The timing, he believes, is a combination of being lucky and being good.
“We believe there’s a sea change in the biz right now. Most data inside of a pharma—… your routine high throughput screens, your routine DMPK things, your routine manufacturing things—should be available for perusal by anybody who wants to see it, including business leaders!” he says. He expects some change management ahead, but also says, “We already have lots of evidence that companies are willing to do it… We are seeing the change come from within.”
And TetraScience is investing in that change. Over the next 5 years, the company plans to invest $500 million in the current products and offerings as well as in accelerating, “highly sophisticated scientific data taxonomies and ontologies, and our ML/AI layer, which will exploit these advanced scientific data models,” according to a statement from company CEO Patrick Grady. “We will also be adding continuous verification systems for GxP and ISO compliance and expanding into new modalities inside BioPharma,” he adds.
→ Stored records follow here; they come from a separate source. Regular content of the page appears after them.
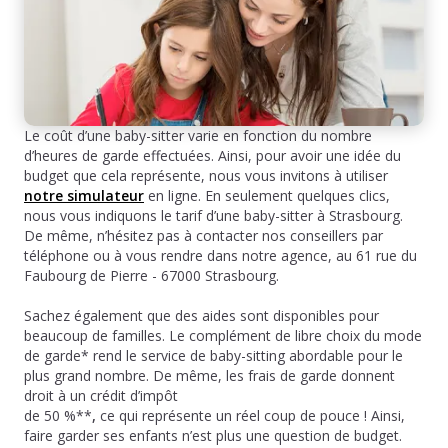
Le coût d’une baby-sitter varie en fonction du nombre
d’heures de garde effectuées. Ainsi, pour avoir une idée du
budget que cela représente, nous vous invitons à utiliser
notre simulateur
en ligne. En seulement quelques clics,
nous vous indiquons le tarif d’une baby-sitter à Strasbourg.
De même, n’hésitez pas à contacter nos conseillers par
téléphone ou à vous rendre dans notre agence, au 61 rue du
Faubourg de Pierre - 67000 Strasbourg.
Sachez également que des aides sont disponibles pour
beaucoup de familles. Le complément de libre choix du mode
de garde* rend le service de baby-sitting abordable pour le
plus grand nombre. De même, les frais de garde donnent
droit à un crédit d’impôt
de 50 %**
,
ce qui représente un réel coup de pouce ! Ainsi,
faire garder ses enfants n’est plus une question de budget.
Grady dismissed any notion of tech acquisitions, saying, “they almost invariably require rewriting the acquiree’s code base, slowing overall innovation, and impairing quality.” But he did add that the company plans to invest in 3rd party tools to, “enable the broader democratization of [the company’s] capabilities.”
The goal is, “a sort of extra-hyper automation of the future,” according to Tarselli. “When you put humans in the loop there’s good parts of that—the contextualization—and there’s bad parts of that—some messy, manual stuff and errors. We want to take out the bad.”